» **ASSIGNMENT**
All the data below needs to be retyped exactly as shown.

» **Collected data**
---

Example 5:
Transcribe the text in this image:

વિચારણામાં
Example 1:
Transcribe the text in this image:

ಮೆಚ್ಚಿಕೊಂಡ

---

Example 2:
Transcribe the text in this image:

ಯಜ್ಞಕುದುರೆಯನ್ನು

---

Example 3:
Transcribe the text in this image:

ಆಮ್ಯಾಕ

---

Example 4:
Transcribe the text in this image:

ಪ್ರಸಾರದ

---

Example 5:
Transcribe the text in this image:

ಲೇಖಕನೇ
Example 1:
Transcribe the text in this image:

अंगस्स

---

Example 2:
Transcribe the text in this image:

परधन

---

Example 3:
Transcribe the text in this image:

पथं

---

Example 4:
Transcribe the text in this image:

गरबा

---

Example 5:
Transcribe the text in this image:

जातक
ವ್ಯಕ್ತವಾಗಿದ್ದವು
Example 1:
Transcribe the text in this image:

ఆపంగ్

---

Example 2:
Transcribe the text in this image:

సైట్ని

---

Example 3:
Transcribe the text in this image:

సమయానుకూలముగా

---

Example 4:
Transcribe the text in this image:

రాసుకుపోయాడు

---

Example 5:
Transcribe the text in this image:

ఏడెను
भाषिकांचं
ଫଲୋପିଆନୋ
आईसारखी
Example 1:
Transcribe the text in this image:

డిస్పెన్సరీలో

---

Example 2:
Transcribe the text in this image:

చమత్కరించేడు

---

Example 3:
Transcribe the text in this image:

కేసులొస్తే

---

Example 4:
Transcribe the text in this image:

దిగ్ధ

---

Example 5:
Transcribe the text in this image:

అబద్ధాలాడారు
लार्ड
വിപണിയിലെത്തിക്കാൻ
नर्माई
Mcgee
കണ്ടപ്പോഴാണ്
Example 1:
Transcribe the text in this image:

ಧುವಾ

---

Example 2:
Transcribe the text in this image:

» **FINISHED EXERCISE**
---

Example 5:
Transcribe the text in this image:

વિચારણામાં
Example 1:
Transcribe the text in this image:

ಮೆಚ್ಚಿಕೊಂಡ

---

Example 2:
Transcribe the text in this image:

ಯಜ್ಞಕುದುರೆಯನ್ನು

---

Example 3:
Transcribe the text in this image:

ಆಮ್ಯಾಕ

---

Example 4:
Transcribe the text in this image:

ಪ್ರಸಾರದ

---

Example 5:
Transcribe the text in this image:

ಲೇಖಕನೇ
Example 1:
Transcribe the text in this image:

अंगस्स

---

Example 2:
Transcribe the text in this image:

परधन

---

Example 3:
Transcribe the text in this image:

पथं

---

Example 4:
Transcribe the text in this image:

गरबा

---

Example 5:
Transcribe the text in this image:

जातक
ವ್ಯಕ್ತವಾಗಿದ್ದವು
Example 1:
Transcribe the text in this image:

ఆపంగ్

---

Example 2:
Transcribe the text in this image:

సైట్ని

---

Example 3:
Transcribe the text in this image:

సమయానుకూలముగా

---

Example 4:
Transcribe the text in this image:

రాసుకుపోయాడు

---

Example 5:
Transcribe the text in this image:

ఏడెను
भाषिकांचं
ଫଲୋପିଆନୋ
आईसारखी
Example 1:
Transcribe the text in this image:

డిస్పెన్సరీలో

---

Example 2:
Transcribe the text in this image:

చమత్కరించేడు

---

Example 3:
Transcribe the text in this image:

కేసులొస్తే

---

Example 4:
Transcribe the text in this image:

దిగ్ధ

---

Example 5:
Transcribe the text in this image:

అబద్ధాలాడారు
लार्ड
വിപണിയിലെത്തിക്കാൻ
नर्माई
Mcgee
കണ്ടപ്പോഴാണ്
Example 1:
Transcribe the text in this image:

ಧುವಾ

---

Example 2:
Transcribe the text in this image:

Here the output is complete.